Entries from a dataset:
>> START

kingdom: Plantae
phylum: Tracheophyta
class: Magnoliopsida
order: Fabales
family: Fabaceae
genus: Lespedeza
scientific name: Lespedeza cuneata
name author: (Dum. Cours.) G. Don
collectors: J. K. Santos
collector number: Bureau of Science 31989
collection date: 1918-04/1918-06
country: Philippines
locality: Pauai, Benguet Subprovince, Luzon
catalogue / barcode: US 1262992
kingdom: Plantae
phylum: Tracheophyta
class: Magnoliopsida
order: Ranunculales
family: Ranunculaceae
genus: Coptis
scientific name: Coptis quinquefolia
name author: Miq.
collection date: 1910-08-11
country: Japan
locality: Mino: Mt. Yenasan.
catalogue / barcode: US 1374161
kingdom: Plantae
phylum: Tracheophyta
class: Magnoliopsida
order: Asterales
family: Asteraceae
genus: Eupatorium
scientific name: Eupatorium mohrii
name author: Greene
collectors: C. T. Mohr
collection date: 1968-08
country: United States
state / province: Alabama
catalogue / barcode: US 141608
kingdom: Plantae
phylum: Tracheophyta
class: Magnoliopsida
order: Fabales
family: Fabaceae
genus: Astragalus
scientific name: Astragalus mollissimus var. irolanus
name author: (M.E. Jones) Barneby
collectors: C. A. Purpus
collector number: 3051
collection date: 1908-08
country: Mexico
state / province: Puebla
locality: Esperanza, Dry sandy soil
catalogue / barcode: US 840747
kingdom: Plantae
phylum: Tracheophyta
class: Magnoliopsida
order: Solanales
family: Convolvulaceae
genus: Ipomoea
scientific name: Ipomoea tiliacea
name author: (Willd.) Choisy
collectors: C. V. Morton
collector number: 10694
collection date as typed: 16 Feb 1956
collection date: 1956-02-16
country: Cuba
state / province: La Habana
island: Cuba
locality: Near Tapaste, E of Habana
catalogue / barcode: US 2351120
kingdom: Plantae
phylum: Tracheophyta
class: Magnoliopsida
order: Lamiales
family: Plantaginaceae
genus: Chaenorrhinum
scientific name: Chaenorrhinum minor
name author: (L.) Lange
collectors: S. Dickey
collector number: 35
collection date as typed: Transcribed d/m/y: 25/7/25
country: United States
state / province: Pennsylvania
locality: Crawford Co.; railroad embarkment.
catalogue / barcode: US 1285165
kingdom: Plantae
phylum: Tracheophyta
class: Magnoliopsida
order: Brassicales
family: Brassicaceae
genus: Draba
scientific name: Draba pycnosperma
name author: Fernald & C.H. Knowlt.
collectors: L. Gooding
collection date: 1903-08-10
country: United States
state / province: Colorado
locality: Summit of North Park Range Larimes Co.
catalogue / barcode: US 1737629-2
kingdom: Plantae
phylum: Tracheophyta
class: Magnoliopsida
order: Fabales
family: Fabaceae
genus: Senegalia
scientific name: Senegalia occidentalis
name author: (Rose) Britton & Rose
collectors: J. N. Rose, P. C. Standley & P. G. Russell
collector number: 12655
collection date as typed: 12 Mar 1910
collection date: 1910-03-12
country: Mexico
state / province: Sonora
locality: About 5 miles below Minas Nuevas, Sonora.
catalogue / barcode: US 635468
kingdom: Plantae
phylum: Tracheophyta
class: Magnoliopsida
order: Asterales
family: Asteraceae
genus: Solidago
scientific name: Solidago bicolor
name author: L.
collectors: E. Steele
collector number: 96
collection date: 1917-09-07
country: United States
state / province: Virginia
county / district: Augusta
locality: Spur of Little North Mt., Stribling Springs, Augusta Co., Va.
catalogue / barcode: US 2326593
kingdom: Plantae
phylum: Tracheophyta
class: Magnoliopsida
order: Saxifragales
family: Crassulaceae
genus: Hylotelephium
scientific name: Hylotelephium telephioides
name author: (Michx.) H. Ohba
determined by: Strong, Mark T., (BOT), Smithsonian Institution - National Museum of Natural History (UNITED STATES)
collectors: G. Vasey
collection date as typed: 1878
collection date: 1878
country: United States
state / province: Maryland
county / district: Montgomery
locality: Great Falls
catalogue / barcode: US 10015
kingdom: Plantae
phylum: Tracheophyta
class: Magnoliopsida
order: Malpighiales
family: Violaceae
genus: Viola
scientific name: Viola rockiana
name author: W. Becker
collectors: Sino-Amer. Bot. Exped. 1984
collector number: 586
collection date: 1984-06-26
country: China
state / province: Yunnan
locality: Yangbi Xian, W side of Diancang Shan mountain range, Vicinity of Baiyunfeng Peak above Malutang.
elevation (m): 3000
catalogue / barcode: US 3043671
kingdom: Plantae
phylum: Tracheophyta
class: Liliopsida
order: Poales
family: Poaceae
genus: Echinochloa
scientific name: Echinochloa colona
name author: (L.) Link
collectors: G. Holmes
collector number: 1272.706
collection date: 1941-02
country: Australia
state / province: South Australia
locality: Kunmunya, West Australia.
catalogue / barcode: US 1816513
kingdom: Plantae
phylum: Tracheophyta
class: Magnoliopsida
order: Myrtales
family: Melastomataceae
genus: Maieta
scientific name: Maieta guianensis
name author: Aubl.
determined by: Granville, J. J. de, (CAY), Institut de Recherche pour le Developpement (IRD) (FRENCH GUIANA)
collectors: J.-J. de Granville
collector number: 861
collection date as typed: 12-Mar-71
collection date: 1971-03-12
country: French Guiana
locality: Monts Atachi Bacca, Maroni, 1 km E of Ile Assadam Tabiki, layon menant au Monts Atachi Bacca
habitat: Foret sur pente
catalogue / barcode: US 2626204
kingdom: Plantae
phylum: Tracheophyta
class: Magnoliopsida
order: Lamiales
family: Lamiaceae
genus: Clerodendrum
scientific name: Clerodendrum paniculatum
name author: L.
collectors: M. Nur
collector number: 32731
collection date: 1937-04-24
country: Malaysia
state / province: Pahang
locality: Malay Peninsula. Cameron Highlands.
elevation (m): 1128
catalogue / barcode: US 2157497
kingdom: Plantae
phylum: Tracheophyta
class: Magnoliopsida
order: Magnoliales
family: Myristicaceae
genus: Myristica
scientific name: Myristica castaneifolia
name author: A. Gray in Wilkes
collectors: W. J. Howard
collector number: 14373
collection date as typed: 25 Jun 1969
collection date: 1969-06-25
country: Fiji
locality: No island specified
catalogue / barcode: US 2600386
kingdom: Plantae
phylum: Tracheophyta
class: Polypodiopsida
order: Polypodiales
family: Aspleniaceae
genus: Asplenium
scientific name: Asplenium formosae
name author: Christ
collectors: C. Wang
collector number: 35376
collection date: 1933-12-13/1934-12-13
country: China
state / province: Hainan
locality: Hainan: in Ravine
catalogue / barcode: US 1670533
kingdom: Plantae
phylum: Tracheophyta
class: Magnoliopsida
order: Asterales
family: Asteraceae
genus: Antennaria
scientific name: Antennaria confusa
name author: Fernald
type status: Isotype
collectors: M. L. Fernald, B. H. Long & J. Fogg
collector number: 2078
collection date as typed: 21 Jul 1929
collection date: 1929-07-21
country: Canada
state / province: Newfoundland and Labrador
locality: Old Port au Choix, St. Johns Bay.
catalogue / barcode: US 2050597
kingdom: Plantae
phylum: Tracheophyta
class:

>> END

Exercise prompt: Locate each line of the material above that contains the string "typed", and copy those lines.

Answer to this problem:
collection date as typed: 16 Feb 1956
collection date as typed: Transcribed d/m/y: 25/7/25
collection date as typed: 12 Mar 1910
collection date as typed: 1878
collection date as typed: 12-Mar-71
collection date as typed: 25 Jun 1969
collection date as typed: 21 Jul 1929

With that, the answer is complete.